The syndromic surveillance SurSaUD® system developed by Santé publique France, the French National Public Health Agency collects daily data from 4 data sources: emergency departments (OSCOUR® ED network) [1], emergency general practioners (SOS Médecins network), crude mortality (civil status data) and electronic death certification including causes of death [2]. The system aims to timely identify, follow and assess the health impact of unusual or seasonal events on emergency medical activity and mortality. However some information could be missed by the system especially for non-severe (absence of ED consultation) or, in contrast, highly severe purposes (direct access to intensive care units).

The French pre-hospital emergency medical service (SAMU) [3] represents a potential valuable data source to complete the SurSaUD® surveillance system, thanks to reactive pre-hospital data collection and a large geographical coverage on the whole territory.
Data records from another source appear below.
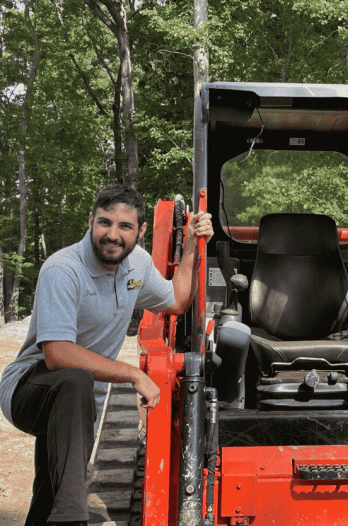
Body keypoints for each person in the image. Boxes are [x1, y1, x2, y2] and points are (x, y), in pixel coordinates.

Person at [0, 184, 213, 526]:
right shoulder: (63, 269)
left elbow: (177, 300)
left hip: (79, 403)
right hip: (29, 389)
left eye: (125, 226)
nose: (112, 235)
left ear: (140, 231)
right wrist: (134, 374)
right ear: (91, 221)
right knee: (74, 382)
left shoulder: (138, 267)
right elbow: (57, 355)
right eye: (104, 223)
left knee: (50, 492)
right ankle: (73, 520)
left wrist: (190, 244)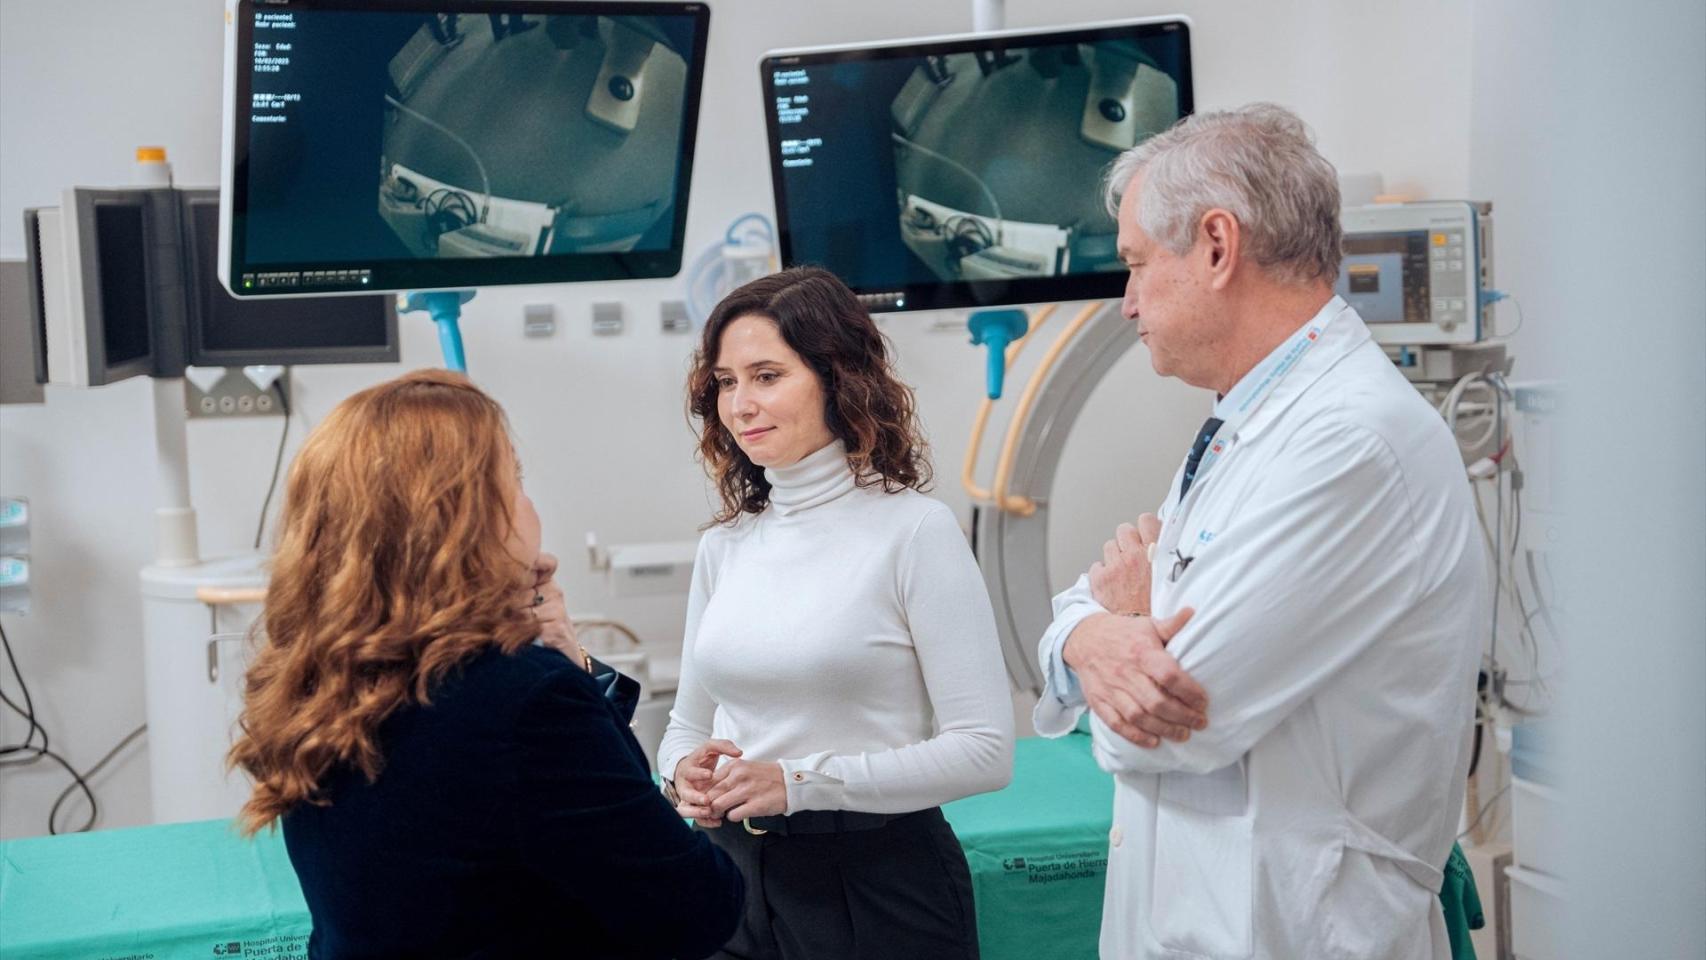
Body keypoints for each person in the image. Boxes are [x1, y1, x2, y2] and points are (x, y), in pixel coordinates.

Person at [1033, 104, 1485, 959]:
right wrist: (1093, 635)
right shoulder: (1247, 422)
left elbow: (1168, 727)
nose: (1127, 303)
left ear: (1216, 246)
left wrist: (1114, 623)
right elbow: (1079, 637)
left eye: (1135, 264)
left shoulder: (1352, 442)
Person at [229, 369, 743, 960]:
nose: (529, 505)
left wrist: (560, 653)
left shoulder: (320, 674)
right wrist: (566, 670)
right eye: (515, 481)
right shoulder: (525, 700)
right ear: (465, 517)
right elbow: (694, 908)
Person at [658, 267, 1014, 960]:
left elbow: (984, 751)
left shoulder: (915, 531)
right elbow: (686, 726)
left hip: (876, 879)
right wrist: (683, 774)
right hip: (732, 874)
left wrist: (797, 783)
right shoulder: (726, 545)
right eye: (726, 382)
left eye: (766, 376)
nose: (740, 404)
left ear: (837, 379)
Data are still not completely standardized and computerized but a governmental project to develop a national common IT system involving all French SAMU is in progress and will be experimented in the following years.

Methods

A pilot study was performed in the South of France PACA region, where data from the six local SAMU structures are centralized into an interconnected database. A minimal set of variables required for health monitoring (administrative and medical items) and modalities for data extraction and transmission to Santé publique France were defined.
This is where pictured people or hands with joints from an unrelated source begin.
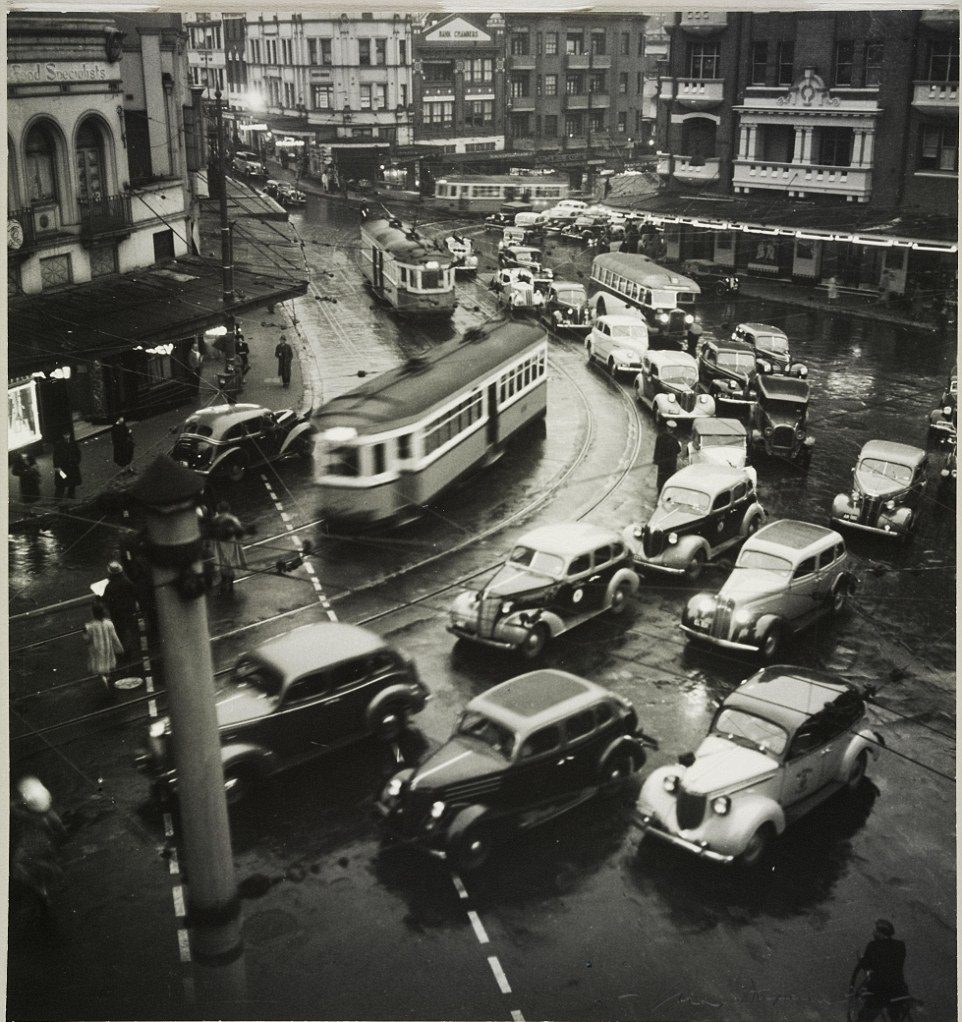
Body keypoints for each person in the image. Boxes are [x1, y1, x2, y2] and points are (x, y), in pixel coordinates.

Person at [850, 919, 910, 1021]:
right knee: (895, 1014)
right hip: (899, 987)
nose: (873, 932)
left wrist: (863, 960)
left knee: (864, 1017)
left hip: (879, 990)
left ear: (881, 933)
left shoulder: (873, 945)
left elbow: (865, 965)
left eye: (875, 931)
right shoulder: (900, 945)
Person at [102, 561, 140, 664]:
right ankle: (129, 652)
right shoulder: (127, 582)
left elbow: (105, 599)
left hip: (116, 613)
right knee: (129, 629)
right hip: (128, 610)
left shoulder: (109, 586)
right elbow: (135, 593)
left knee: (120, 631)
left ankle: (122, 653)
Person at [83, 599, 123, 694]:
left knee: (100, 669)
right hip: (108, 650)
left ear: (93, 613)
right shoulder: (109, 623)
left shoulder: (90, 626)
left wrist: (84, 633)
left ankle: (104, 682)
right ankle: (108, 679)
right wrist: (119, 648)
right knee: (108, 667)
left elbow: (87, 639)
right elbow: (114, 637)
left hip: (97, 651)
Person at [212, 501, 247, 596]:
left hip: (221, 545)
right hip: (231, 544)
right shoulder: (232, 519)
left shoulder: (216, 519)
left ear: (219, 510)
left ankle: (225, 582)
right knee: (231, 562)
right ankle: (230, 585)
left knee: (223, 562)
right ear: (228, 509)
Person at [653, 420, 682, 494]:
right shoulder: (674, 440)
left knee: (661, 479)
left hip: (662, 464)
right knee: (669, 479)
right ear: (673, 429)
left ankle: (659, 492)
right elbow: (678, 450)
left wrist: (656, 460)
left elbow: (657, 449)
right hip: (671, 465)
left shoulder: (660, 437)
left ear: (667, 428)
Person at [52, 431, 82, 499]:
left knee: (71, 482)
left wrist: (76, 462)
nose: (67, 436)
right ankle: (59, 498)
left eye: (68, 435)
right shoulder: (59, 445)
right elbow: (55, 457)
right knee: (61, 484)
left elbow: (78, 454)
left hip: (71, 467)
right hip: (63, 468)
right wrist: (57, 467)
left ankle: (70, 496)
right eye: (65, 435)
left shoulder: (72, 443)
SAMU data were transmitted daily to Santé Publique France and the PACA regional team developed a Microsoft Access® application to import decrypted data, request database and analyze indicators.
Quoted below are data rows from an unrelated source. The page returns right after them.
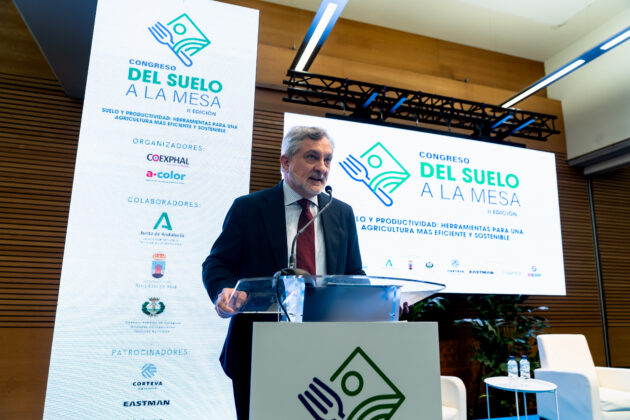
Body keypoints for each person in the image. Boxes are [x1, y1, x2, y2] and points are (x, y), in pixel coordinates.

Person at [202, 126, 364, 420]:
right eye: (312, 157)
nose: (322, 167)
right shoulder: (249, 208)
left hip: (328, 350)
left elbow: (354, 273)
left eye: (328, 159)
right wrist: (224, 289)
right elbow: (217, 264)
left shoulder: (341, 213)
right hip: (259, 351)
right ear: (286, 162)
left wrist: (377, 300)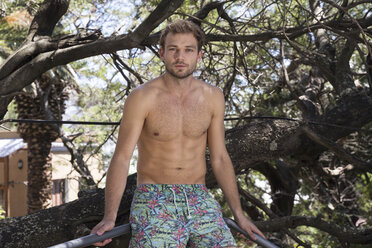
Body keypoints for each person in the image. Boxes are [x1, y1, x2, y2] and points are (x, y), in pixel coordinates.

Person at [91, 19, 264, 247]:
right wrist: (109, 216)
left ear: (199, 55)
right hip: (154, 198)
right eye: (173, 49)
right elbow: (122, 157)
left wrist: (239, 214)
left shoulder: (213, 97)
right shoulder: (142, 97)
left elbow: (220, 158)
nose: (180, 57)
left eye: (188, 50)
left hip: (199, 196)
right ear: (162, 53)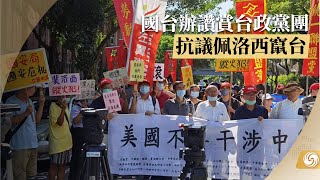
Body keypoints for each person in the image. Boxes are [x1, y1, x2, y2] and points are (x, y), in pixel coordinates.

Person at [5, 86, 45, 180]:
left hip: (33, 144)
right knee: (19, 175)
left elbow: (37, 120)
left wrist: (41, 105)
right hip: (20, 146)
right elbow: (8, 122)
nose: (34, 89)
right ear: (24, 88)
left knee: (32, 175)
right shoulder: (11, 101)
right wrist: (25, 113)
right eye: (32, 87)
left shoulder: (29, 101)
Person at [48, 96, 72, 180]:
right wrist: (63, 109)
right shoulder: (53, 106)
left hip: (66, 142)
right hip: (57, 143)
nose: (65, 98)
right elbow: (60, 122)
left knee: (62, 166)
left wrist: (64, 107)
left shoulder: (65, 106)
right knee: (54, 166)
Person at [69, 99, 87, 180]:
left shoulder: (89, 106)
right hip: (78, 134)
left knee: (84, 159)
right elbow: (75, 121)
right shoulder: (75, 108)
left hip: (86, 134)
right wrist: (82, 111)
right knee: (77, 158)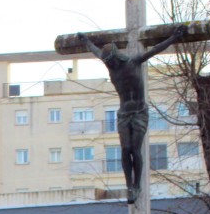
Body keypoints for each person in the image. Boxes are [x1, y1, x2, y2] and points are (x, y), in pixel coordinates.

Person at [78, 25, 188, 204]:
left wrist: (173, 38)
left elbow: (154, 50)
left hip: (139, 112)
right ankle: (129, 184)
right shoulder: (110, 66)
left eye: (111, 61)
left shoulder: (133, 62)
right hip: (123, 113)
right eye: (107, 62)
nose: (109, 64)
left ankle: (137, 184)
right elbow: (95, 51)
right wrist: (85, 41)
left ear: (116, 56)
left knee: (135, 149)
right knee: (124, 149)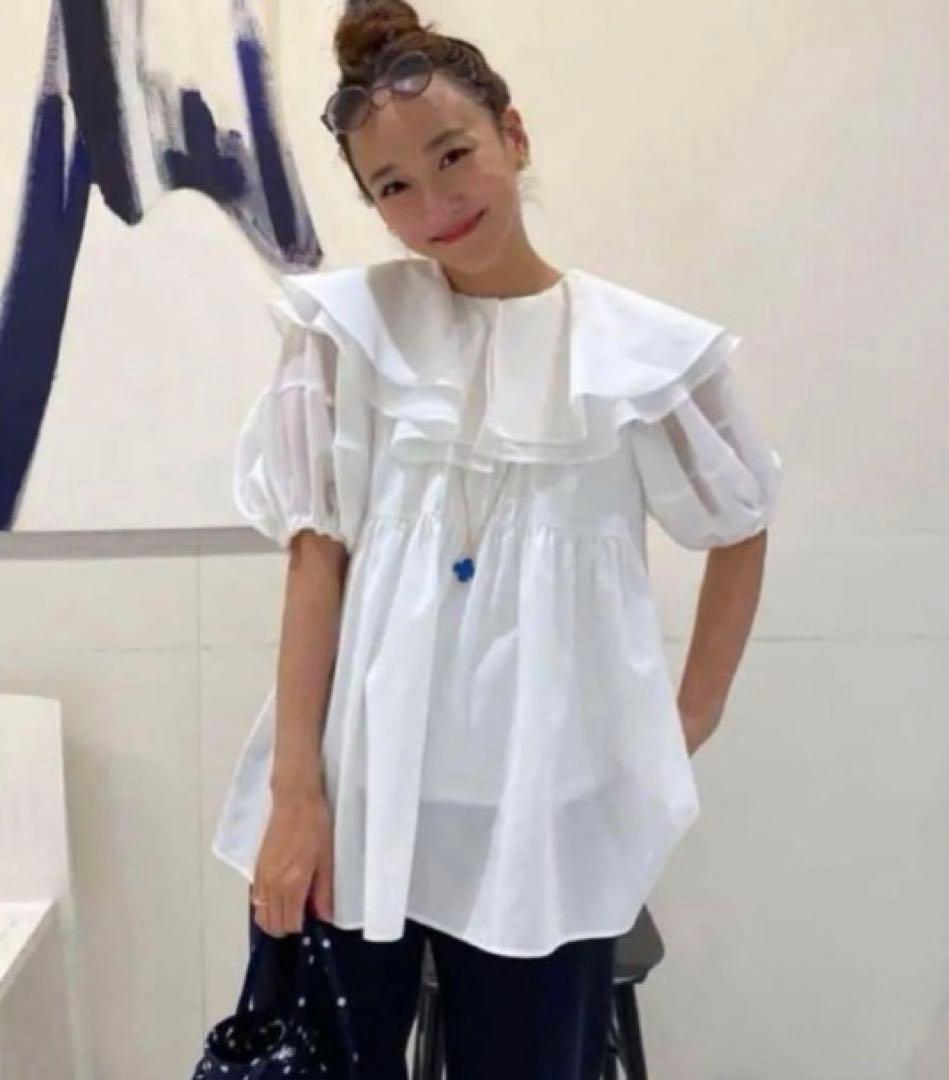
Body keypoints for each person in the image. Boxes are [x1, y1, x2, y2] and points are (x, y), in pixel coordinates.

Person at [211, 1, 783, 1076]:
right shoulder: (346, 332)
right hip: (360, 788)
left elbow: (739, 520)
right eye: (393, 186)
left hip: (544, 808)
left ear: (511, 136)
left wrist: (685, 719)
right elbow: (314, 560)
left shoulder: (640, 349)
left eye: (452, 154)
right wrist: (294, 795)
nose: (434, 203)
Retrospective part of the study was performed over a 2-year period (2013-2014) and the prospective part during 2015 was based on daily data collection. Completeness and quality of variables were analyzed. SAMU indicators including several level of specificity were built and compared to existing SurSaUD® indicators in different situations (for detection, seasonal follow-up and health impact assessment) using Spearman coefficient correlation.

Results

During the pilot study, data from five of the six SAMU structures of PACA region were structured enough to be analyzed. On the study period, almost 2,400,000 files were recorded and 89% contain medical information. Data completeness was high (87%) and stable during the whole period. The annual rate of SAMU solicitation was 16 for 100 inhabitants at the regional scale. 15% of the records were opened only for medical advice. In contrast, patients were evacuated directly in intensive care unit in 9.5% of cases without ED admission. Coding quality depended on the existence and the use of official thesauri and varied widely among SAMU structures. Despite coding variations, SAMU indicators for winter epidemics were significantly correlated with ED and SOS Médecins indicators. Respectively with ED flu, bronchiolitis and gastroenteritis indicators, the strongest correlations were found for SAMU lower respiratory infection (0.74), SAMU bronchiolitis (0.72) and SAMU gastroenteritis / diarrhea / vomiting (0.81).

Conclusions

This pilot study demonstrated the feasibility to collect daily SAMU activity data. The key strengths of SAMU data were a large geographic coverage, the subsidiarity with SurSaUD® system data sources, the follow-up of prehospital activity and for patients directly admitted into an intensive care unit. Some limitations were highlighted related to differences in coding practices especially for medical diagnosis. The generalization of this study will require the standardization of coding practices and homogenization of thesaurus. The implementation of the national SAMU information system should allow in a very next future to widely progressing on these topics.

References

[1] Fouillet A, Bousquet V, Pontais I, Gallay A and Caserio-Schönemann C. The French Emergency Department OSCOUR Network:Evaluation After a 10-year Existence. Online Journal of Public Health Informatics ISSN 1947-2579-7(1):e74, 2015

[2] Caserio-Schönemann C, Bousquet V, Fouillet A, Henry V. Le système de surveillance syndromique SurSaUD (R). Bull Epidémiol Hebd 2014;3-4:38-44.

[3] Baker, D.J.. The French prehospital emergency medicine system (SAMU): An introduction

(2005) CPD Anaesthesia, 7 (1), pp. 20-25.